Task >>
Could you filter the data below down to the lines that hold the word "calidad"?

Input material >>
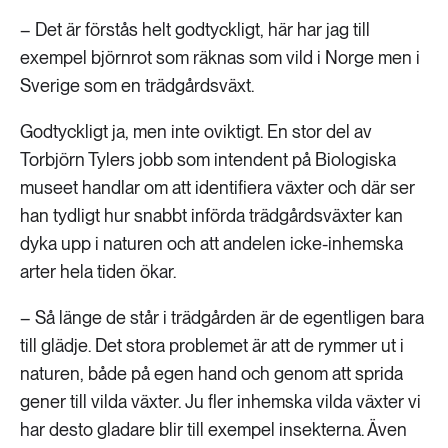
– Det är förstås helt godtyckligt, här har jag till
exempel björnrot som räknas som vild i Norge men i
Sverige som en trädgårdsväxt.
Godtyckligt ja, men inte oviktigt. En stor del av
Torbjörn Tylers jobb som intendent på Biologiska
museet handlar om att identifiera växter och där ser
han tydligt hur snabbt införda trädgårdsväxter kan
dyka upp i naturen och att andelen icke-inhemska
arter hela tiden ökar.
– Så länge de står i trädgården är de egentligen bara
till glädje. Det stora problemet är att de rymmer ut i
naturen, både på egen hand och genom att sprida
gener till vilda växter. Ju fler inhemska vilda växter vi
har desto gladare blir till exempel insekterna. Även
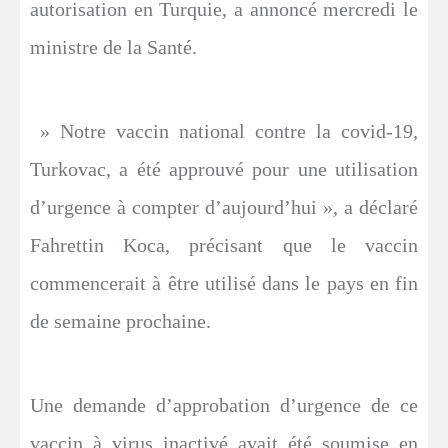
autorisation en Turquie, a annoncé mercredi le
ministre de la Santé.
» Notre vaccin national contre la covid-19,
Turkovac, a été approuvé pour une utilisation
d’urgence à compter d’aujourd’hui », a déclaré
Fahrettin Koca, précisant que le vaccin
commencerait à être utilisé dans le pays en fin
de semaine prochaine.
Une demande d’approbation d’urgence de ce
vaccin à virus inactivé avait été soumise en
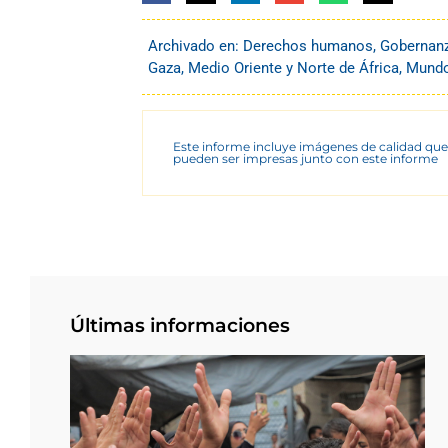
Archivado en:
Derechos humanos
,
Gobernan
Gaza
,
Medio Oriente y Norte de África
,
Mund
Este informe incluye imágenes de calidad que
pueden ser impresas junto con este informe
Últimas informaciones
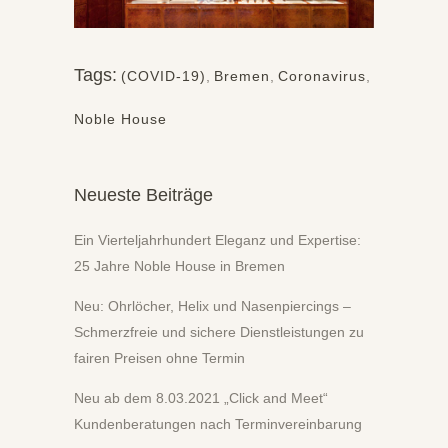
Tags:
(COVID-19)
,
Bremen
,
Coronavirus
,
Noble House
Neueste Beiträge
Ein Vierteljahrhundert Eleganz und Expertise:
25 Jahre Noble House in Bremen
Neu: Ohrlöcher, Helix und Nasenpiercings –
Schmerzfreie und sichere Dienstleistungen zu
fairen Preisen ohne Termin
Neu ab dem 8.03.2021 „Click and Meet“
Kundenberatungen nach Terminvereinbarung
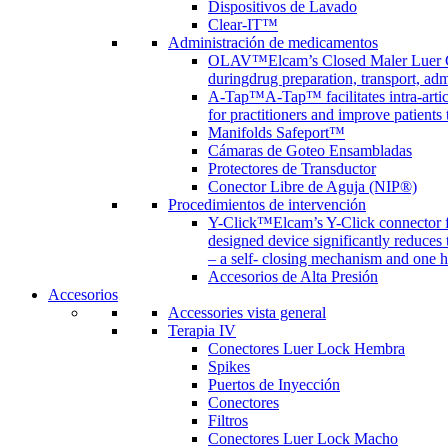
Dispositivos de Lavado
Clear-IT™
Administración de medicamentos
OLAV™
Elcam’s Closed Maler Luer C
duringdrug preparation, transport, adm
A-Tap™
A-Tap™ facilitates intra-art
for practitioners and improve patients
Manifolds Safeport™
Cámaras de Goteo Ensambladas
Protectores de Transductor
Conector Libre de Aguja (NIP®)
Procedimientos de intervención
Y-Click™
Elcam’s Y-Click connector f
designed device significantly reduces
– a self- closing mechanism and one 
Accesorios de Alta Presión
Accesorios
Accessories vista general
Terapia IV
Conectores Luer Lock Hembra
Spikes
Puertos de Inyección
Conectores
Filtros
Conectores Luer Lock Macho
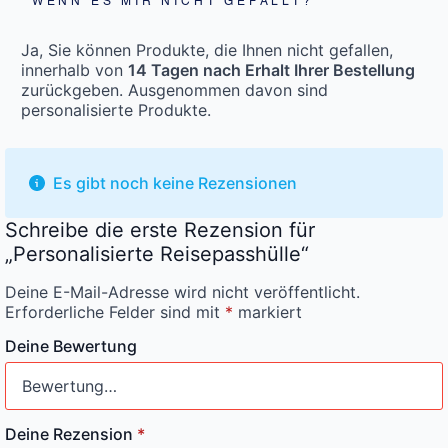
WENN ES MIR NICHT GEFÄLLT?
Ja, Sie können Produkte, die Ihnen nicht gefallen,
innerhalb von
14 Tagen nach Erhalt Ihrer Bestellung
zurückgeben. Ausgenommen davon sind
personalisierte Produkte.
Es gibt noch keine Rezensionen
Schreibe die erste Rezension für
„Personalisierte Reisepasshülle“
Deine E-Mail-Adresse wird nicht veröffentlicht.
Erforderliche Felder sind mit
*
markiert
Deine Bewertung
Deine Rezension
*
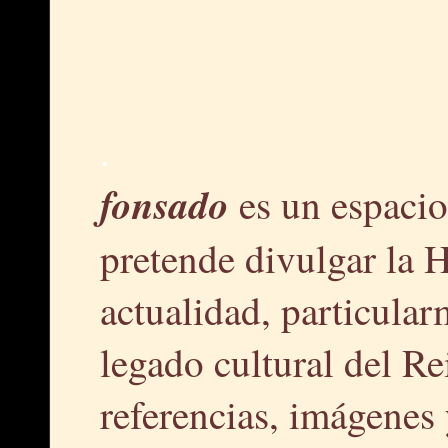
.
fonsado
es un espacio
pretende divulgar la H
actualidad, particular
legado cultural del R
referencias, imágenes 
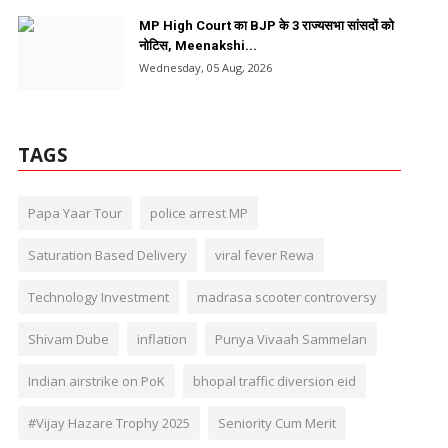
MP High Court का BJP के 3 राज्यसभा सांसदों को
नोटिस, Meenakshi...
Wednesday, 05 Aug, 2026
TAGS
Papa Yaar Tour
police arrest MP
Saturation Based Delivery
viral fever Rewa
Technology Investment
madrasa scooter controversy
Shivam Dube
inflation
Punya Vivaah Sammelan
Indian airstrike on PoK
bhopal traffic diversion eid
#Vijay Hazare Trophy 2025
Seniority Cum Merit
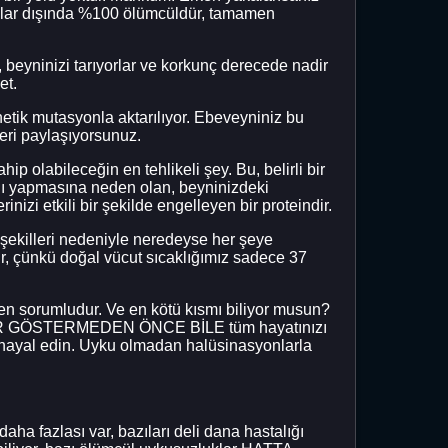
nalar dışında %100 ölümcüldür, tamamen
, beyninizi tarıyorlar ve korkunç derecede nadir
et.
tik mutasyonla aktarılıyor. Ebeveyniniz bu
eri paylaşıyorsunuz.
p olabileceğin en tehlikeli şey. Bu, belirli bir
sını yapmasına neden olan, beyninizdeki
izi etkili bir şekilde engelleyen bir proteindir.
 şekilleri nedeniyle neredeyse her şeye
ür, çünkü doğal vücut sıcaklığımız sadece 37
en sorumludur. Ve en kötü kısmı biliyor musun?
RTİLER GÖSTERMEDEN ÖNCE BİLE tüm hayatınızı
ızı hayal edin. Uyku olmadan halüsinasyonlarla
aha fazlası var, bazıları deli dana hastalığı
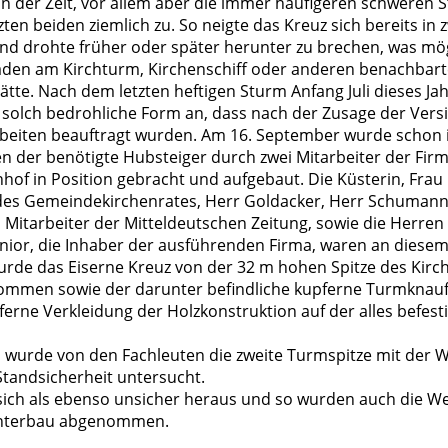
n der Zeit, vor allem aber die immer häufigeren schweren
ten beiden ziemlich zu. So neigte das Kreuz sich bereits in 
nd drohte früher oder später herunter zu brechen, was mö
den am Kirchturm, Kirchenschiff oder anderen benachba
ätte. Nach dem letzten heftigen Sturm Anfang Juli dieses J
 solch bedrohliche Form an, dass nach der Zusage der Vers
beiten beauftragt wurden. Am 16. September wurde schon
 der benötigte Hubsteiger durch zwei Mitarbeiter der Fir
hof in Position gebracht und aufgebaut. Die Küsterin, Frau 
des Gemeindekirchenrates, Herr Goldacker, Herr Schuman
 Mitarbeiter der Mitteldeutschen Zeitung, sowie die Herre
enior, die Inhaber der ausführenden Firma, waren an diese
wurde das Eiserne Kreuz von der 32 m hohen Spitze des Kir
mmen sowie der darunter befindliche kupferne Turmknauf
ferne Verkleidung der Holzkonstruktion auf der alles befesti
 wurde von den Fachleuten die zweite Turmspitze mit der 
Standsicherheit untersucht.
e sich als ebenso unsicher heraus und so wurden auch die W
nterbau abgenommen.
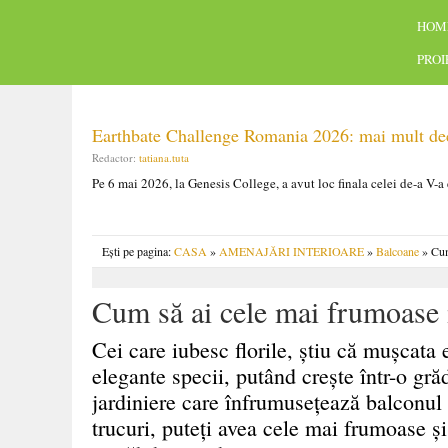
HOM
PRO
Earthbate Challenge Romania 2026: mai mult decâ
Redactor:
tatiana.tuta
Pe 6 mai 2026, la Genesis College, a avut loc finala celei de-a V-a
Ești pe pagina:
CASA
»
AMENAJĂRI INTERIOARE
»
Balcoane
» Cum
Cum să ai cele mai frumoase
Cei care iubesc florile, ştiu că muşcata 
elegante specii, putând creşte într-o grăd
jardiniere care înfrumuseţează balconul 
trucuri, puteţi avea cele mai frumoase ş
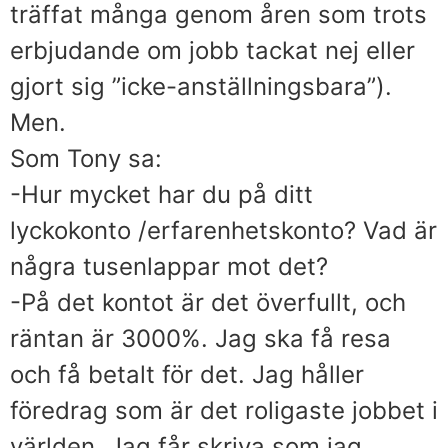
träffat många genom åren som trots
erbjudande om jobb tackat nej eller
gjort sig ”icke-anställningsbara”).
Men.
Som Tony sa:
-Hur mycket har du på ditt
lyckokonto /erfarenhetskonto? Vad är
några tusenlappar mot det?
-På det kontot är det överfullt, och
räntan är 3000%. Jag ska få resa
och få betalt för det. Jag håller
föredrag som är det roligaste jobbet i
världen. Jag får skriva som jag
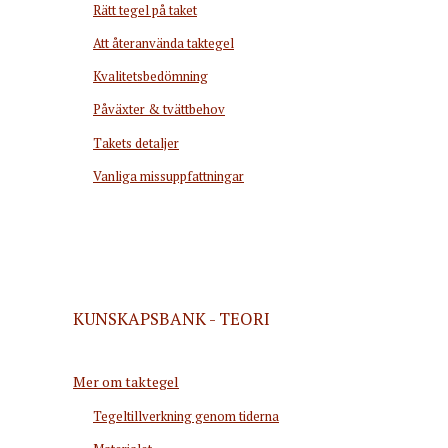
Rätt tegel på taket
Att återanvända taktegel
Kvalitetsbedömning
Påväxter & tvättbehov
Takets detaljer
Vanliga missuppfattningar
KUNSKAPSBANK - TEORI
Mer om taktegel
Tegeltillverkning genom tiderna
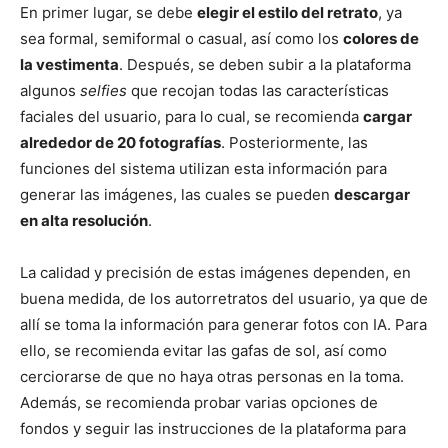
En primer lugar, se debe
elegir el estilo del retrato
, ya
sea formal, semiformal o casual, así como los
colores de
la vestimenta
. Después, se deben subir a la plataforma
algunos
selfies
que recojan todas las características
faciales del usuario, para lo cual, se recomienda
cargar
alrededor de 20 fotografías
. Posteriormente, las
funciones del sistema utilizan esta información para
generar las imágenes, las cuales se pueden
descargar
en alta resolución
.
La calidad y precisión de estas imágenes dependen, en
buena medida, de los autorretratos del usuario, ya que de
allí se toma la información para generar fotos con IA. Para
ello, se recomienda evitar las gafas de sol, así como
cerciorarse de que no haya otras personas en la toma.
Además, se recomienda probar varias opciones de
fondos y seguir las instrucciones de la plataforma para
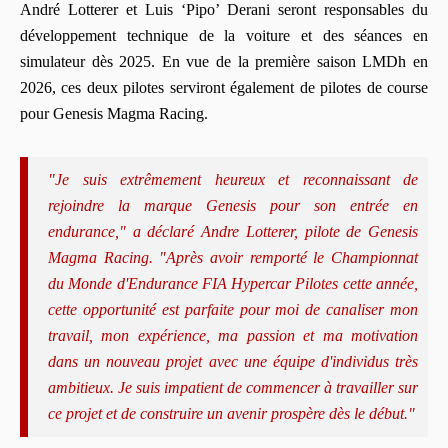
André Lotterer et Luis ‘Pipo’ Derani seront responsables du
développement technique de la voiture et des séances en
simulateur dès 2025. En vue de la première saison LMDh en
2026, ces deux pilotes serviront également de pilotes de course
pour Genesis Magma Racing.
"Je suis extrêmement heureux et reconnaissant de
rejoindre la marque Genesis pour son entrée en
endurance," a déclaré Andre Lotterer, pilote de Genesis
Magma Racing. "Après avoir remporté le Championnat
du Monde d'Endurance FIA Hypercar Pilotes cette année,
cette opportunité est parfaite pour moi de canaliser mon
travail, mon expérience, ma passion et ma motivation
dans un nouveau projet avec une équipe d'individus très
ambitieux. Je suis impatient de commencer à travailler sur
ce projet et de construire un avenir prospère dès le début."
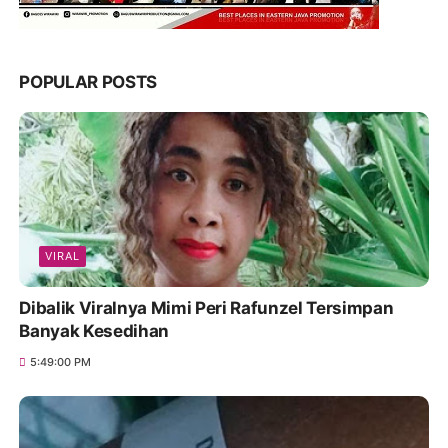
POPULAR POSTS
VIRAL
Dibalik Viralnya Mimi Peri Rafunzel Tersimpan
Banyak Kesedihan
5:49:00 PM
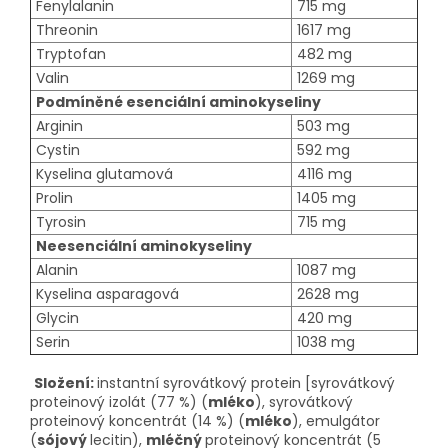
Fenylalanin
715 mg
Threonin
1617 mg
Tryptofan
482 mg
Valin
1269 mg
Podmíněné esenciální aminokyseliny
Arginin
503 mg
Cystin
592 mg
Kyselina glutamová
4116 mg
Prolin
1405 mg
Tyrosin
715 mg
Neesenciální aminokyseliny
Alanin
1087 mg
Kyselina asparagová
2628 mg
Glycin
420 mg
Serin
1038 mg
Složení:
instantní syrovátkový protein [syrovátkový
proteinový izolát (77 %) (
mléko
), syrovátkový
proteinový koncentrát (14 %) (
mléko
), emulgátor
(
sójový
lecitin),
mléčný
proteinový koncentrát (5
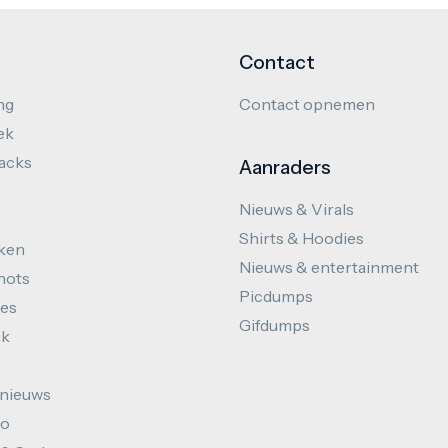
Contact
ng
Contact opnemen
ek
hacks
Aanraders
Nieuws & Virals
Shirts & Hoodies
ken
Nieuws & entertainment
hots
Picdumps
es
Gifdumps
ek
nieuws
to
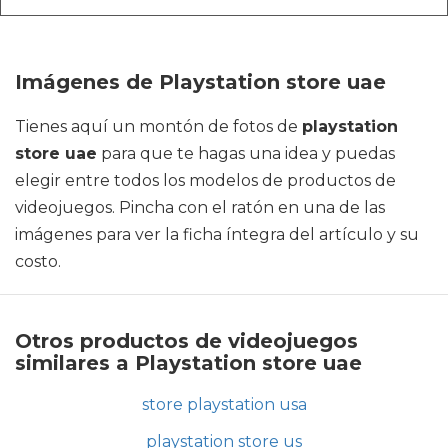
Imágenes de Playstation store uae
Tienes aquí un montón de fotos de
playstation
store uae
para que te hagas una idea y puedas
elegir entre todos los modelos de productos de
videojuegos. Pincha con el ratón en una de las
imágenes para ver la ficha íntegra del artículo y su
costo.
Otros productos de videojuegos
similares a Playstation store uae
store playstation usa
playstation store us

Response >>
Este informe incluye imágenes de calidad que
La calidad y precisión de estas imágenes dependen, en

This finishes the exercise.